Ele estudou antropologia na London School of Economics e publicou Facing Mount Kenya (1938), um estudo seminal sobre a cultura Kikuyu, que desafiava estereótipos coloniais e afirmava a riqueza das tradições africanas.

Legados do Colonialismo e Relevância Atual

A frase de Kenyatta continua ressoando porque destaca um padrão recorrente no colonialismo: a troca de valores culturais e espirituais (representados pela Bíblia) por recursos materiais e poder (a terra).

Esse padrão não se limitou ao Quênia, mas foi replicado em toda a África, nas Américas e em outras regiões colonizadas. A perda de terras permanece uma questão central em muitos países pós-coloniais, onde comunidades indígenas e camponesas lutam por justiça fundiária.

No Quênia contemporâneo, a questão da terra ainda é um tema sensível.

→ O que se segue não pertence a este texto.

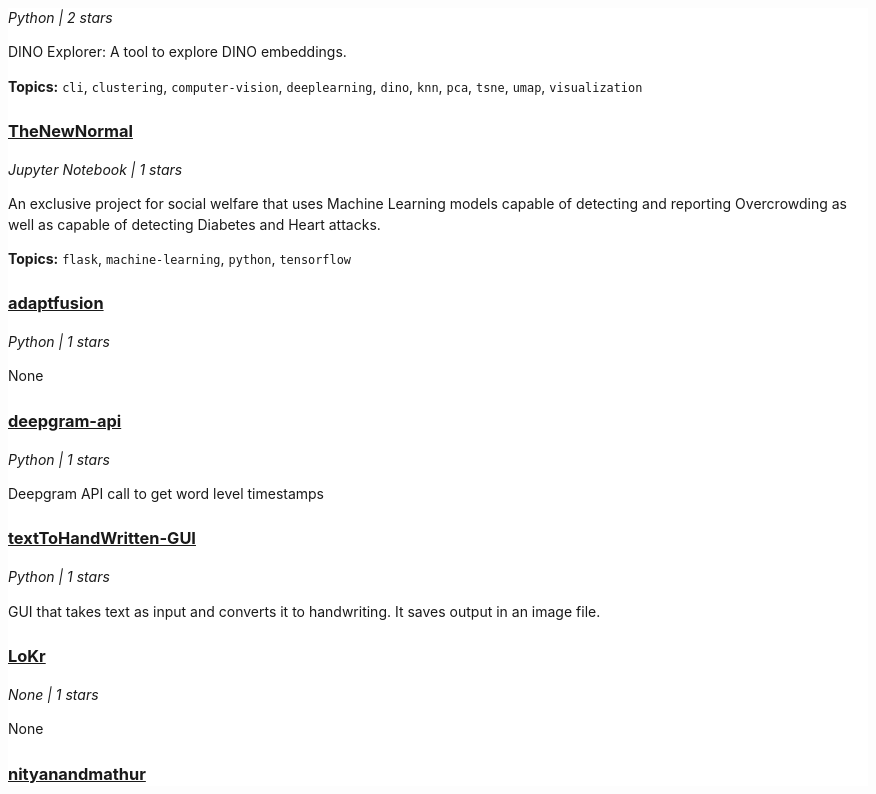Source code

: *Python | 2 stars*


DINO Explorer: A tool to explore DINO embeddings.


**Topics:** `cli`, `clustering`, `computer-vision`, `deeplearning`, `dino`, `knn`, `pca`, `tsne`, `umap`, `visualization`



### [TheNewNormal](https://github.com/nityanandmathur/TheNewNormal)

*Jupyter Notebook | 1 stars*


An exclusive project for social welfare that uses Machine Learning models capable of detecting and reporting Overcrowding as well as capable of detecting Diabetes and Heart attacks.


**Topics:** `flask`, `machine-learning`, `python`, `tensorflow`



### [adaptfusion](https://github.com/nityanandmathur/adaptfusion)

*Python | 1 stars*


None



### [deepgram-api](https://github.com/nityanandmathur/deepgram-api)

*Python | 1 stars*


Deepgram API call to get word level timestamps



### [textToHandWritten-GUI](https://github.com/nityanandmathur/textToHandWritten-GUI)

*Python | 1 stars*


GUI that takes text as input and converts it to handwriting. It saves output in an image file.



### [LoKr](https://github.com/nityanandmathur/LoKr)

*None | 1 stars*


None



### [nityanandmathur](https://github.com/nityanandmathur/nityanandmathur)
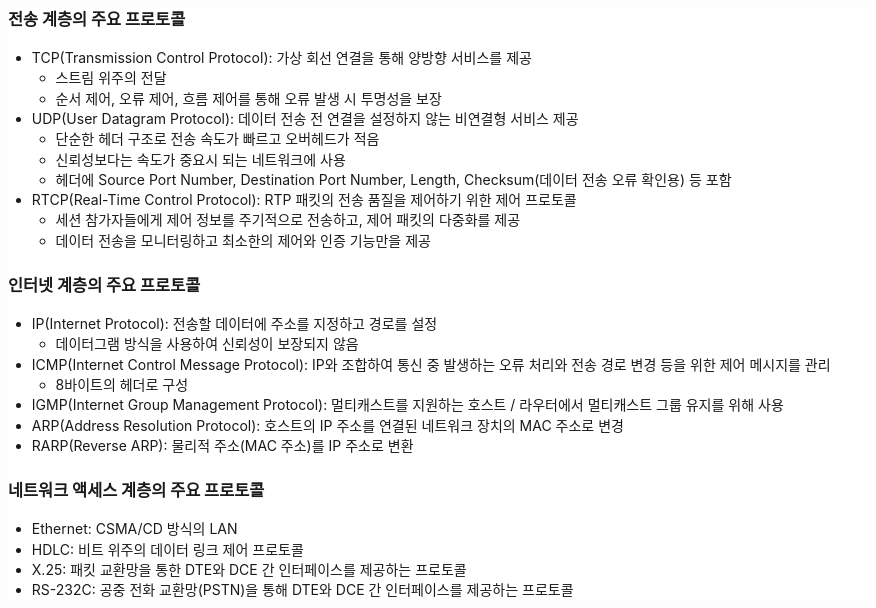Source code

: ### 전송 계층의 주요 프로토콜

- TCP(Transmission Control Protocol): 가상 회선 연결을 통해 양방향 서비스를 제공
  - 스트림 위주의 전달
  - 순서 제어, 오류 제어, 흐름 제어를 통해 오류 발생 시 투명성을 보장
- UDP(User Datagram Protocol): 데이터 전송 전 연결을 설정하지 않는 비연결형 서비스 제공
  - 단순한 헤더 구조로 전송 속도가 빠르고 오버헤드가 적음
  - 신뢰성보다는 속도가 중요시 되는 네트워크에 사용
  - 헤더에 Source Port Number, Destination Port Number, Length, Checksum(데이터 전송 오류 확인용) 등 포함
- RTCP(Real-Time Control Protocol): RTP 패킷의 전송 품질을 제어하기 위한 제어 프로토콜
  - 세션 참가자들에게 제어 정보를 주기적으로 전송하고, 제어 패킷의 다중화를 제공
  - 데이터 전송을 모니터링하고 최소한의 제어와 인증 기능만을 제공

### 인터넷 계층의 주요 프로토콜

- IP(Internet Protocol): 전송할 데이터에 주소를 지정하고 경로를 설정
  - 데이터그램 방식을 사용하여 신뢰성이 보장되지 않음
- ICMP(Internet Control Message Protocol): IP와 조합하여 통신 중 발생하는 오류 처리와 전송 경로 변경 등을 위한 제어 메시지를 관리
  - 8바이트의 헤더로 구성
- IGMP(Internet Group Management Protocol): 멀티캐스트를 지원하는 호스트 / 라우터에서 멀티캐스트 그룹 유지를 위해 사용
- ARP(Address Resolution Protocol): 호스트의 IP 주소를 연결된 네트워크 장치의 MAC 주소로 변경
- RARP(Reverse ARP): 물리적 주소(MAC 주소)를 IP 주소로 변환

### 네트워크 액세스 계층의 주요 프로토콜
- Ethernet: CSMA/CD 방식의 LAN
- HDLC: 비트 위주의 데이터 링크 제어 프로토콜
- X.25: 패킷 교환망을 통한 DTE와 DCE 간 인터페이스를 제공하는 프로토콜
- RS-232C: 공중 전화 교환망(PSTN)을 통해 DTE와 DCE 간 인터페이스를 제공하는 프로토콜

A desigualdade na posse de terras, herdada do período colonial, alimenta conflitos étnicos e políticos.

Movimentos por reparações históricas, tanto no Quênia quanto em outros países africanos, buscam compensação pelos danos do colonialismo, incluindo a devolução de terras e o reconhecimento de injustiças passadas.

Em 2013, por exemplo, o governo britânico concordou em pagar indenizações a sobreviventes dos campos de detenção Mau Mau, um raro reconhecimento de atrocidades coloniais.

Além disso, a citação de Kenyatta levanta questões sobre o papel da religião no colonialismo. A imposição do cristianismo muitas vezes serviu para minar as crenças e práticas tradicionais, criando divisões culturais que persistem até hoje.

No entanto, também houve apropriação do cristianismo por parte dos quenianos, que o reinterpretaram para apoiar movimentos de resistência, como os Mau Mau, que usavam hinos e símbolos cristãos em sua luta.

Conclusão

A citação de Jomo Kenyatta é mais do que uma crítica ao colonialismo; é um chamado à reflexão sobre as dinâmicas de poder, exploração e resistência que moldaram o Quênia e outras nações colonizadas. Ela encapsula a perda de terras, a erosão cultural e a resiliência dos povos africanos diante da opressão.

A história do Quênia, marcada pela luta pela independência e pela busca por justiça, reflete os desafios mais amplos enfrentados por nações pós-coloniais em reconciliar seus passados com seus futuros.